>>
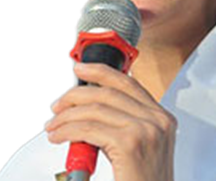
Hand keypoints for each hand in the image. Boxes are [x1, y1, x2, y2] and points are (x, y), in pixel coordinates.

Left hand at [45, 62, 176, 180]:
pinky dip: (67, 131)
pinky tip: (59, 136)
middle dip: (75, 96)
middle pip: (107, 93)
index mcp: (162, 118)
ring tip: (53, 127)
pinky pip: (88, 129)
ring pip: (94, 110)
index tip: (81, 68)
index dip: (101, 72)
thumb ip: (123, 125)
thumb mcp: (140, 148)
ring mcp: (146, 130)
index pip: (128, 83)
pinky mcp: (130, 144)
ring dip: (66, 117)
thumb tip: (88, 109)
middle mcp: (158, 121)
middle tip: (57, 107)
<<
>>
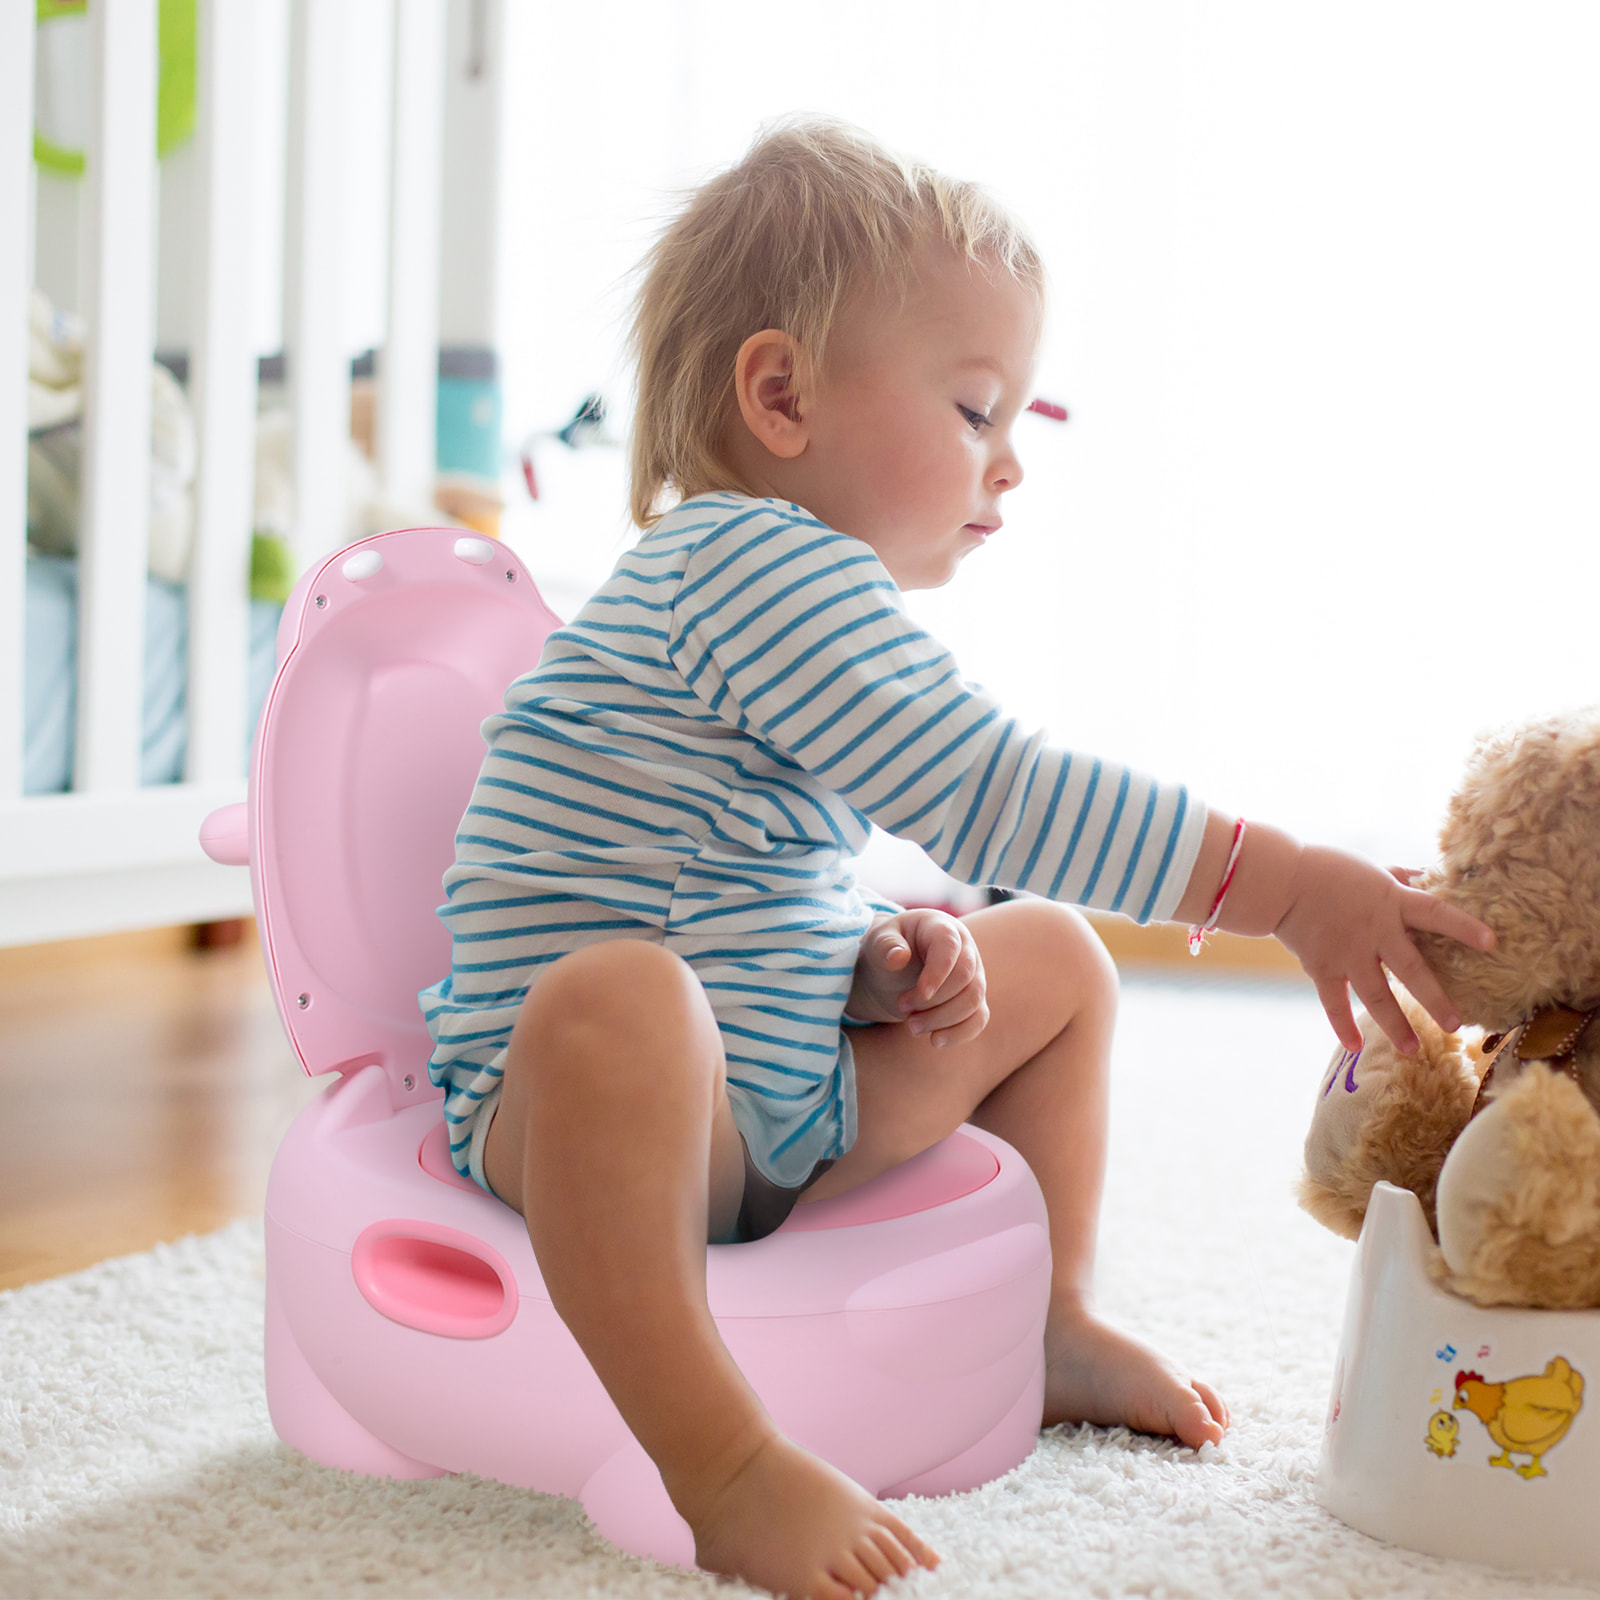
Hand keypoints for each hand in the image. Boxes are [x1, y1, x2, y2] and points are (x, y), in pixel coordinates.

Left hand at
<<
PROBLEM DESCRIPTION
Once you find the line with "ring tip: (53, 127)" above, print it and every line after it up to and including the line with "middle tip: (57, 107)", exactly as written and nothing else.

SOLUTION TO THIS PROBLEM
ring tip: (53, 127)
pinky pip: (88, 129)
ring pip: (94, 110)
index tip: (81, 68)
index dip: (101, 72)
thumb ip: (123, 125)
thumb mcp: (140, 148)
ring mcp: (146, 130)
index pip: (128, 83)
pinky mcp: (130, 144)
ring dip: (66, 117)
thumb tip: (88, 109)
middle mcp: (158, 121)
middle tip: (57, 107)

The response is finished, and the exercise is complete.